Доу пихнул его, спотыкающегося, обратно, и Утроба успел выбросить руку и поймать его, пока тот не упал.
— Передай Долгорукому держаться изо всех сил, — бросил через плечо Доу. — Может, по ходу дела вышлем кое-какую подмогу.
— Передам. — И боец шустро метнулся назад и вскоре пропал в толчее.
Герои окутало необычной, похоронной тишиной. Лишь разрозненные бормотки, приглушённый звон амуниции, мягкое мерное постукивание дождя по металлу. Внизу, на Детях, кто-то затрубил в рожок. Скорбный напев, казалось, выплывал прямо из дождя. А может, напев был как напев, а скорбным был сам Утроба. Гадая, кто из всех этих людей, до того как сядет солнце, убьёт, а кто — сам будет убит. Гадая, которым из них Великий Уравнитель уже положил на плечо свою холодную руку. Гадая, положил ли ему. Он закрыл глаза и пообещал себе, что если выберется отсюда живым, то уйдёт на покой. Точно также как дюжину раз прежде.
— Похоже, пора. — Чудесная протягивала руку.
— Айе. — Утроба принял её, и пожал, и посмотрел ей в лицо — её скулы тверды, щетинистые волосы черны от влаги, вниз от виска белела полоска шрама. — Не умирай, угу?
— Пока не собиралась.
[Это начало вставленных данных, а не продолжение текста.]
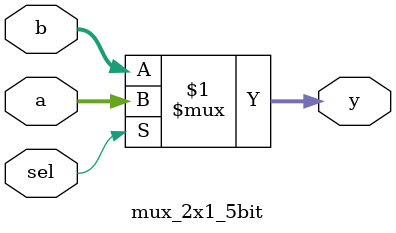
<source format=v>
`timescale 1ns / 1ps


module mux_2x1_5bit(
    input [4:0] a,
    input [4:0] b,
    input sel,
    output [4:0] y
    );
    
    assign y = sel ? a : b;
endmodule

</source>
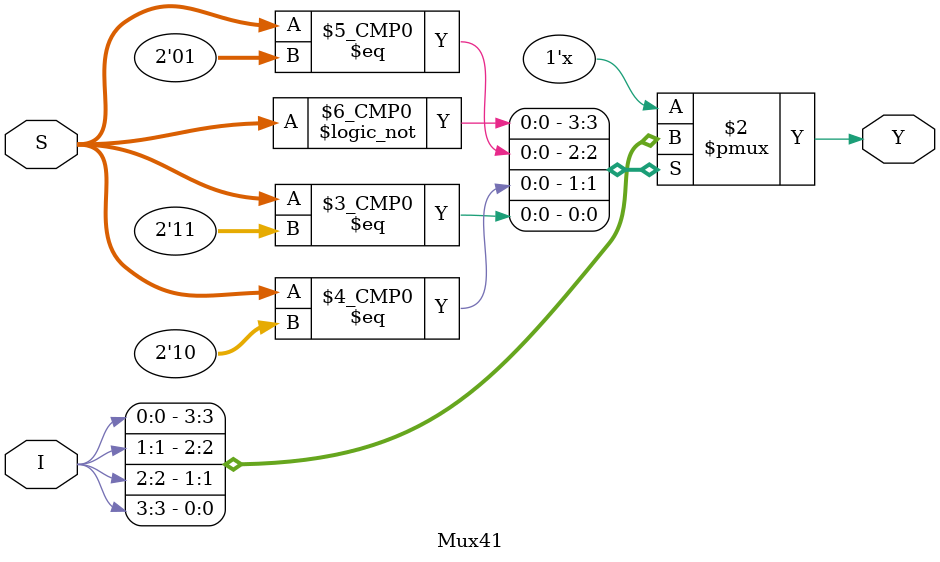
<source format=v>
`timescale 1ns / 1ps
module Mux41(
input wire [3:0] I,
input wire [1:0] S,
output reg Y);
always @(I,S)
case (S)
0: Y = I[0];
1: Y = I[1];
2: Y = I[2];
3: Y = I[3];
endcase
endmodule

</source>
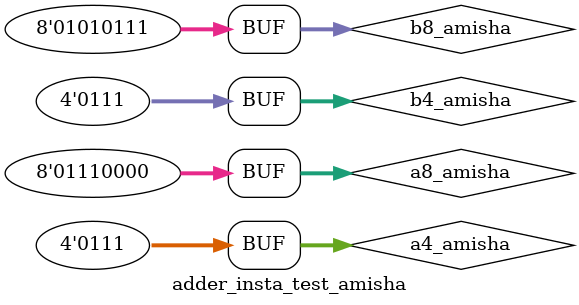
<source format=v>
`timescale 1ns / 1ps


module adder_insta_test_amisha;
	// Inputs
	reg [3:0] a4_amisha;
	reg [3:0] b4_amisha;
	reg [7:0] a8_amisha;
	reg [7:0] b8_amisha;
	// Outputs
	wire [3:0] sum4_amisha;
	wire c4_amisha;
	wire [7:0] sum8_amisha;
	wire c8_amisha;
	// Instantiate the Unit Under Test (UUT)
	adder_insta_Amisha uut (
		.a4_amisha(a4_amisha), 
		.b4_amisha(b4_amisha), 
		.sum4_amisha(sum4_amisha), 
		.c4_amisha(c4_amisha), 
		.a8_amisha(a8_amisha), 
		.b8_amisha(b8_amisha), 
		.sum8_amisha(sum8_amisha), 
		.c8_amisha(c8_amisha)
	);
	initial begin
		// Initialize Inputs
		a4_amisha = 0000;
		b4_amisha = 0111;
		a8_amisha = 10110011;
		b8_amisha = 00000000;
		#200;
		a4_amisha = 0100;
		b4_amisha = 1100;
		a8_amisha = 01001100;
		b8_amisha = 10100100;
		#200;
		a4_amisha = 1101;
		b4_amisha = 0111;
		a8_amisha = 10111000;
		b8_amisha = 00101011;
		#200;
		a4_amisha = 0101;
		b4_amisha = 1001;
		a8_amisha = 11000011;
		b8_amisha = 11000011;
		#200;
		a4_amisha = 1111;
		b4_amisha = 1111;
		a8_amisha = 11110000;
		b8_amisha = 00001111;
		#100;
	end
      
endmodule


</source>
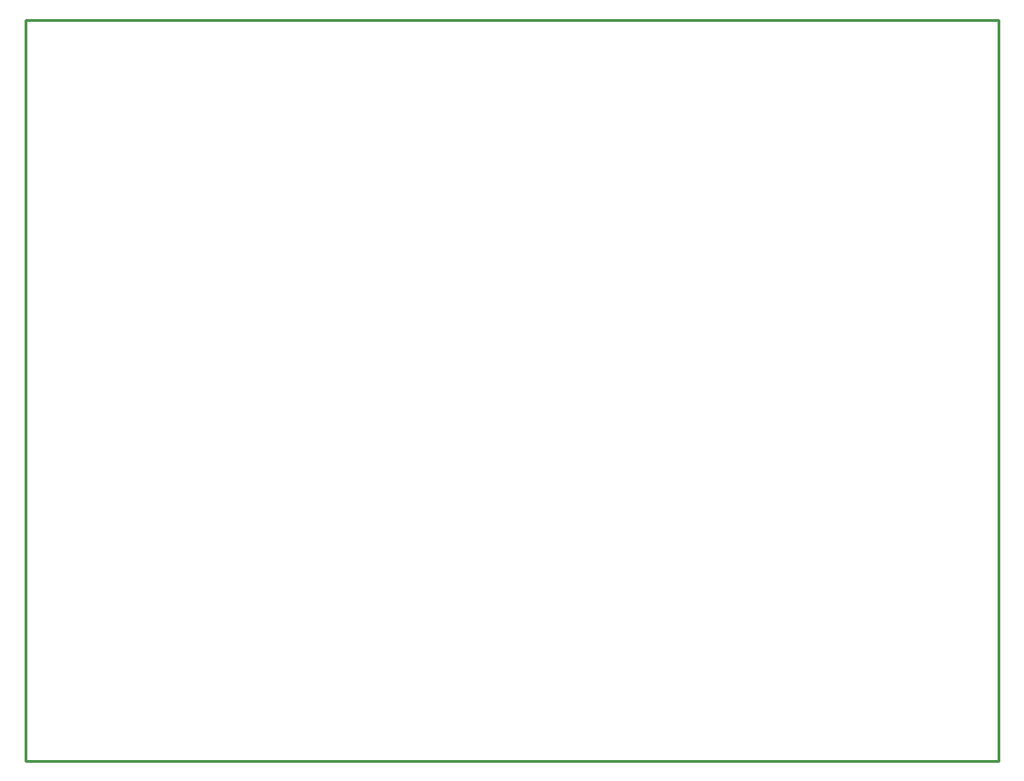
<source format=gbp>
G04 Layer_Color=128*
%FSLAX25Y25*%
%MOIN*%
G70*
G01*
G75*
%ADD33C,0.01000*%
D33*
X356000Y184625D02*
Y271500D01*
Y0D02*
Y75875D01*
X0Y0D02*
Y271500D01*
X356000D01*
Y75875D02*
Y184625D01*
X0Y0D02*
X356000D01*
M02*

</source>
Держись рядом, постараюсь заодно не дать умереть и тебе.
— Замётано. — И все они хватали друг друга за руки и шлёпали друг друга по плечам — последний миг товарищества перед кровопролитием, когда ты чувствуешь себя связанным с ними теснее, чем с собственной семьёй. Утроба сцеплял руки с Потоком, и Скорри, и с Дрофдом, и даже с Трясучкой, и начал выискивать среди чужих рук громадную лапищу Брака, а потом до него дошло, что тот лежит позади них, под слоем дёрна.
— Утроба. — Весёлый Йон, и по его жалобному виду ясно, зачем он пожаловал.
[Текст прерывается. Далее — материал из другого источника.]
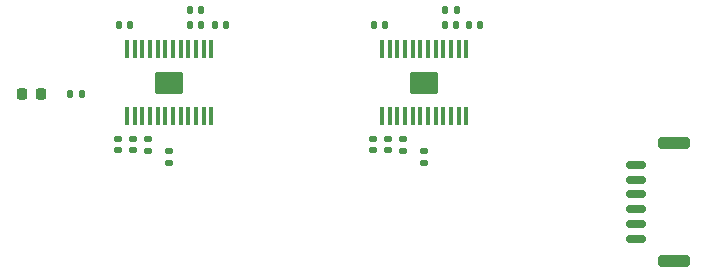
<source format=gbr>
%TF.GenerationSoftware,KiCad,Pcbnew,(7.0.0)*%
%TF.CreationDate,2023-03-01T19:42:45-06:00*%
%TF.ProjectId,TurretCtl,54757272-6574-4437-946c-2e6b69636164,rev?*%
%TF.SameCoordinates,Original*%
%TF.FileFunction,Paste,Top*%
%TF.FilePolarity,Positive*%
%FSLAX46Y46*%
G04 Gerber Fmt 4.6, Leading zero omitted, Abs format (unit mm)*
G04 Created by KiCad (PCBNEW (7.0.0)) date 2023-03-01 19:42:45*
%MOMM*%
%LPD*%
G01*
G04 APERTURE LIST*
G04 Aperture macros list*
%AMRoundRect*
0 Rectangle with rounded corners*
0 $1 Rounding radius*
0 $2 $3 $4 $5 $6 $7 $8 $9 X,Y pos of 4 corners*
0 Add a 4 corners polygon primitive as box body*
4,1,4,$2,$3,$4,$5,$6,$7,$8,$9,$2,$3,0*
0 Add four circle primitives for the rounded corners*
1,1,$1+$1,$2,$3*
1,1,$1+$1,$4,$5*
1,1,$1+$1,$6,$7*
1,1,$1+$1,$8,$9*
0 Add four rect primitives between the rounded corners*
20,1,$1+$1,$2,$3,$4,$5,0*
20,1,$1+$1,$4,$5,$6,$7,0*
20,1,$1+$1,$6,$7,$8,$9,0*
20,1,$1+$1,$8,$9,$2,$3,0*%
G04 Aperture macros list end*
%ADD10RoundRect,0.135000X0.185000X-0.135000X0.185000X0.135000X-0.185000X0.135000X-0.185000X-0.135000X0*%
%ADD11RoundRect,0.140000X-0.170000X0.140000X-0.170000X-0.140000X0.170000X-0.140000X0.170000X0.140000X0*%
%ADD12RoundRect,0.250001X-0.949999X0.714999X-0.949999X-0.714999X0.949999X-0.714999X0.949999X0.714999X0*%
%ADD13RoundRect,0.100000X-0.100000X0.687500X-0.100000X-0.687500X0.100000X-0.687500X0.100000X0.687500X0*%
%ADD14RoundRect,0.140000X-0.140000X-0.170000X0.140000X-0.170000X0.140000X0.170000X-0.140000X0.170000X0*%
%ADD15RoundRect,0.150000X0.700000X-0.150000X0.700000X0.150000X-0.700000X0.150000X-0.700000X-0.150000X0*%
%ADD16RoundRect,0.250000X1.100000X-0.250000X1.100000X0.250000X-1.100000X0.250000X-1.100000X-0.250000X0*%
%ADD17RoundRect,0.135000X-0.185000X0.135000X-0.185000X-0.135000X0.185000X-0.135000X0.185000X0.135000X0*%
%ADD18RoundRect,0.218750X0.218750X0.256250X-0.218750X0.256250X-0.218750X-0.256250X0.218750X-0.256250X0*%
%ADD19RoundRect,0.140000X0.140000X0.170000X-0.140000X0.170000X-0.140000X-0.170000X0.140000X-0.170000X0*%
%ADD20RoundRect,0.135000X-0.135000X-0.185000X0.135000X-0.185000X0.135000X0.185000X-0.135000X0.185000X0*%
G04 APERTURE END LIST*
D10*
%TO.C,R3*%
X119888000Y-92456000D03*
X119888000Y-91436000D03*
%TD*%
D11*
%TO.C,C13*%
X118618000Y-91468000D03*
X118618000Y-92428000D03*
%TD*%
D12*
%TO.C,U2*%
X100095000Y-86682500D03*
D13*
X103670000Y-83820000D03*
X103020000Y-83820000D03*
X102370000Y-83820000D03*
X101720000Y-83820000D03*
X101070000Y-83820000D03*
X100420000Y-83820000D03*
X99770000Y-83820000D03*
X99120000Y-83820000D03*
X98470000Y-83820000D03*
X97820000Y-83820000D03*
X97170000Y-83820000D03*
X96520000Y-83820000D03*
X96520000Y-89545000D03*
X97170000Y-89545000D03*
X97820000Y-89545000D03*
X98470000Y-89545000D03*
X99120000Y-89545000D03*
X99770000Y-89545000D03*
X100420000Y-89545000D03*
X101070000Y-89545000D03*
X101720000Y-89545000D03*
X102370000Y-89545000D03*
X103020000Y-89545000D03*
X103670000Y-89545000D03*
%TD*%
D14*
%TO.C,C6*%
X101854000Y-80518000D03*
X102814000Y-80518000D03*
%TD*%
D11*
%TO.C,C14*%
X117348000Y-91440000D03*
X117348000Y-92400000D03*
%TD*%
D10*
%TO.C,R2*%
X98298000Y-92460000D03*
X98298000Y-91440000D03*
%TD*%
D14*
%TO.C,C1*%
X125476000Y-81788000D03*
X126436000Y-81788000D03*
%TD*%
%TO.C,C3*%
X103942000Y-81788000D03*
X104902000Y-81788000D03*
%TD*%
%TO.C,C11*%
X123472000Y-80518000D03*
X124432000Y-80518000D03*
%TD*%
D15*
%TO.C,J1*%
X139628000Y-99899000D03*
X139628000Y-98649000D03*
X139628000Y-97399000D03*
X139628000Y-96149000D03*
X139628000Y-94899000D03*
X139628000Y-93649000D03*
D16*
X142828000Y-101749000D03*
X142828000Y-91799000D03*
%TD*%
D12*
%TO.C,U1*%
X121685000Y-86682500D03*
D13*
X125260000Y-83820000D03*
X124610000Y-83820000D03*
X123960000Y-83820000D03*
X123310000Y-83820000D03*
X122660000Y-83820000D03*
X122010000Y-83820000D03*
X121360000Y-83820000D03*
X120710000Y-83820000D03*
X120060000Y-83820000D03*
X119410000Y-83820000D03*
X118760000Y-83820000D03*
X118110000Y-83820000D03*
X118110000Y-89545000D03*
X118760000Y-89545000D03*
X119410000Y-89545000D03*
X120060000Y-89545000D03*
X120710000Y-89545000D03*
X121360000Y-89545000D03*
X122010000Y-89545000D03*
X122660000Y-89545000D03*
X123310000Y-89545000D03*
X123960000Y-89545000D03*
X124610000Y-89545000D03*
X125260000Y-89545000D03*
%TD*%
D17*
%TO.C,R4*%
X121666000Y-92454000D03*
X121666000Y-93474000D03*
%TD*%
D14*
%TO.C,C4*%
X101854000Y-81788000D03*
X102814000Y-81788000D03*
%TD*%
D18*
%TO.C,D1*%
X89205000Y-87630000D03*
X87630000Y-87630000D03*
%TD*%
D19*
%TO.C,C10*%
X118364000Y-81788000D03*
X117404000Y-81788000D03*
%TD*%
D11*
%TO.C,C8*%
X97028000Y-91440000D03*
X97028000Y-92400000D03*
%TD*%
D20*
%TO.C,R5*%
X91690000Y-87630000D03*
X92710000Y-87630000D03*
%TD*%
D17*
%TO.C,R1*%
X100076000Y-92456000D03*
X100076000Y-93476000D03*
%TD*%
D19*
%TO.C,C5*%
X96774000Y-81788000D03*
X95814000Y-81788000D03*
%TD*%
D14*
%TO.C,C2*%
X123444000Y-81788000D03*
X124404000Y-81788000D03*
%TD*%
D11*
%TO.C,C9*%
X95758000Y-91440000D03*
X95758000Y-92400000D03*
%TD*%
M02*

</source>
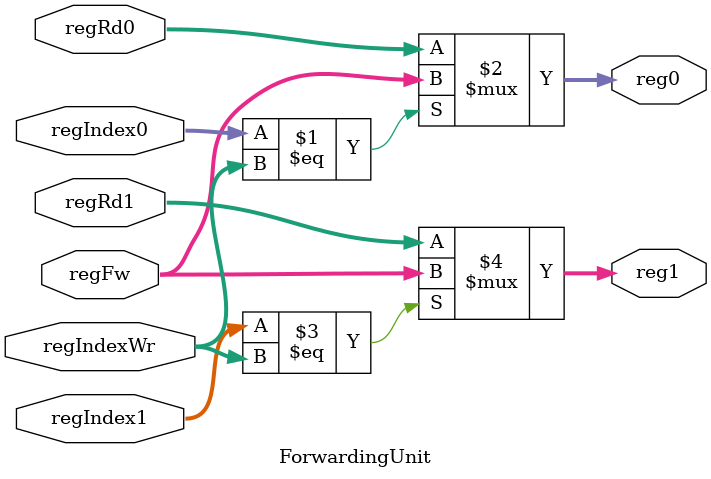
<source format=v>
module ForwardingUnit(reg0, reg1, regRd0, regRd1, regFw, regIndex0, regIndex1,
                        regIndexWr);
    input [31:0]    regRd0, regRd1,
                    regFw;
    input [3:0]     regIndex0, regIndex1, regIndexWr;

    output [31:0]   reg0, reg1;

    assign reg0 = regIndex0 == regIndexWr ? regFw : regRd0;
    assign reg1 = regIndex1 == regIndexWr ? regFw : regRd1;

endmodule // ForwardingUnit
</source>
— Айе, Йон. Я им скажу. Знаешь же, что скажу.
— Знаю. — И они пожали руки, и у Йона уголок рта свело судорогой, что могло означать улыбку. Всё это время Ручей просто стоял, тёмные волосы налипли на бледный лоб. Стоял и смотрел в сторону Детей так, словно смотрел в никуда.
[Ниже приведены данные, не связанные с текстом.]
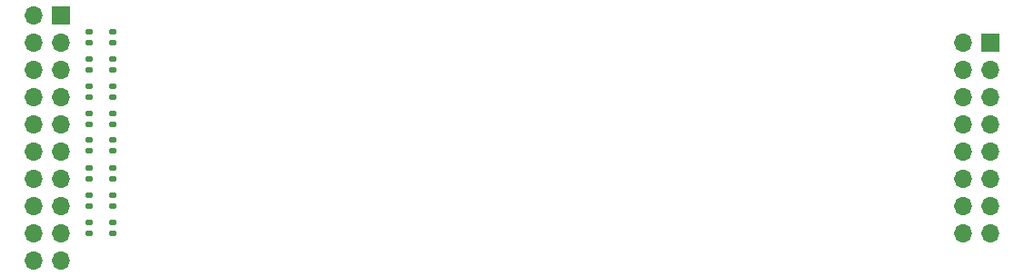
<source format=gbr>
%TF.GenerationSoftware,KiCad,Pcbnew,8.0.3*%
%TF.CreationDate,2025-07-14T16:25:53+02:00*%
%TF.ProjectId,Cmes,436d6573-2e6b-4696-9361-645f70636258,rev?*%
%TF.SameCoordinates,Original*%
%TF.FileFunction,Soldermask,Bot*%
%TF.FilePolarity,Negative*%
%FSLAX46Y46*%
G04 Gerber Fmt 4.6, Leading zero omitted, Abs format (unit mm)*
G04 Created by KiCad (PCBNEW 8.0.3) date 2025-07-14 16:25:53*
%MOMM*%
%LPD*%
G01*
G04 APERTURE LIST*
G04 Aperture macros list*
%AMRoundRect*
0 Rectangle with rounded corners*
0 $1 Rounding radius*
0 $2 $3 $4 $5 $6 $7 $8 $9 X,Y pos of 4 corners*
0 Add a 4 corners polygon primitive as box body*
4,1,4,$2,$3,$4,$5,$6,$7,$8,$9,$2,$3,0*
0 Add four circle primitives for the rounded corners*
1,1,$1+$1,$2,$3*
1,1,$1+$1,$4,$5*
1,1,$1+$1,$6,$7*
1,1,$1+$1,$8,$9*
0 Add four rect primitives between the rounded corners*
20,1,$1+$1,$2,$3,$4,$5,0*
20,1,$1+$1,$4,$5,$6,$7,0*
20,1,$1+$1,$6,$7,$8,$9,0*
20,1,$1+$1,$8,$9,$2,$3,0*%
G04 Aperture macros list end*
%ADD10RoundRect,0.135000X0.185000X-0.135000X0.185000X0.135000X-0.185000X0.135000X-0.185000X-0.135000X0*%
%ADD11R,1.700000X1.700000*%
%ADD12O,1.700000X1.700000*%
G04 APERTURE END LIST*
D10*
%TO.C,R20*%
X84683600Y-92432600D03*
X84683600Y-91412600D03*
%TD*%
%TO.C,R23*%
X84683600Y-84812600D03*
X84683600Y-83792600D03*
%TD*%
%TO.C,R24*%
X84683600Y-82272600D03*
X84683600Y-81252600D03*
%TD*%
%TO.C,R14*%
X86842600Y-87327200D03*
X86842600Y-86307200D03*
%TD*%
%TO.C,R26*%
X84683600Y-77192600D03*
X84683600Y-76172600D03*
%TD*%
%TO.C,R17*%
X86842600Y-79732600D03*
X86842600Y-78712600D03*
%TD*%
D11*
%TO.C,J1*%
X82014400Y-74650600D03*
D12*
X79474400Y-74650600D03*
X82014400Y-77190600D03*
X79474400Y-77190600D03*
X82014400Y-79730600D03*
X79474400Y-79730600D03*
X82014400Y-82270600D03*
X79474400Y-82270600D03*
X82014400Y-84810600D03*
X79474400Y-84810600D03*
X82014400Y-87350600D03*
X79474400Y-87350600D03*
X82014400Y-89890600D03*
X79474400Y-89890600D03*
X82014400Y-92430600D03*
X79474400Y-92430600D03*
X82014400Y-94970600D03*
X79474400Y-94970600D03*
X82014400Y-97510600D03*
X79474400Y-97510600D03*
%TD*%
D10*
%TO.C,R18*%
X86842600Y-77192600D03*
X86842600Y-76172600D03*
%TD*%
%TO.C,R15*%
X86842600Y-84812600D03*
X86842600Y-83792600D03*
%TD*%
%TO.C,R12*%
X86842600Y-92432600D03*
X86842600Y-91412600D03*
%TD*%
%TO.C,R16*%
X86842600Y-82272600D03*
X86842600Y-81252600D03*
%TD*%
%TO.C,R13*%
X86842600Y-89892600D03*
X86842600Y-88872600D03*
%TD*%
%TO.C,R25*%
X84683600Y-79732600D03*
X84683600Y-78712600D03*
%TD*%
%TO.C,R22*%
X84683600Y-87327200D03*
X84683600Y-86307200D03*
%TD*%
%TO.C,R11*%
X86842600Y-94972600D03*
X86842600Y-93952600D03*
%TD*%
D11*
%TO.C,J2*%
X168554400Y-77190600D03*
D12*
X166014400Y-77190600D03*
X168554400Y-79730600D03*
X166014400Y-79730600D03*
X168554400Y-82270600D03*
X166014400Y-82270600D03*
X168554400Y-84810600D03*
X166014400Y-84810600D03*
X168554400Y-87350600D03*
X166014400Y-87350600D03*
X168554400Y-89890600D03*
X166014400Y-89890600D03*
X168554400Y-92430600D03*
X166014400Y-92430600D03*
X168554400Y-94970600D03*
X166014400Y-94970600D03*
%TD*%
D10*
%TO.C,R19*%
X84683600Y-94972600D03*
X84683600Y-93952600D03*
%TD*%
%TO.C,R21*%
X84683600Y-89892600D03*
X84683600Y-88872600D03*
%TD*%
M02*

</source>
Утроба взял ладонь парня и стиснул.
— Просто делай что надо. Стой со своей командой, стой со своим вождём. — Он слегка придвинулся. — Не дай себя убить.
Ручей вернул рукопожатие.
— Айе. Спасибо, вождь.
— Где Вирран-то?
— Отриньте страх! — И он подошёл сквозь дождь и безрадостную толпу, растолкав всех плечами. — Вирран из Блая средь вас!
По каким-то лишь себе понятным причинам он снял рубаху совсем и стоял средь них голый по пояс, с Отцом Мечей на плече.
— Клянусь мёртвыми, — присвистнул Утроба. — Ё-моё, с каждым разом ты одет всё легче.
Вирран запрокинул голову и проморгался под дождём.
— В такой ливень я рубах не ношу. Мокрая рубашка мне соски натирает.
Чудесная покачала головой.
— Что только не служит загадочности геройского обличья.
— Есть такое. — Вирран хмыкнул. — А что, Чудесная? Тебе мокрая рубашка не натирает соски? Отвечай же.
Она пожала ему руку.
— Свои соски береги, Щелкунчик. Я-то со своими управлюсь.
Всё вокруг стало отчетливым. Застывшим и тихим. Доспехи, с переливами от разводов. Меха, сырые и свалявшиеся. Ярко раскрашенные щиты в каплях влаги. Перед Утробой вспыхивали лица. Ухмыляющиеся, строгие, лихие, напуганные. Он вытянул руку, и Вирран накрыл её своей, лыбясь всеми зубами.
— Готов?
У Утробы всегда отыщутся сомнения. Он их ел, ими дышал, с ними жил двадцать лет, а то и больше. Без этих тварей едва ли проводил хоть минутку. Каждый день, с тех пор, как схоронил братьев. Но теперь сомненьям не время.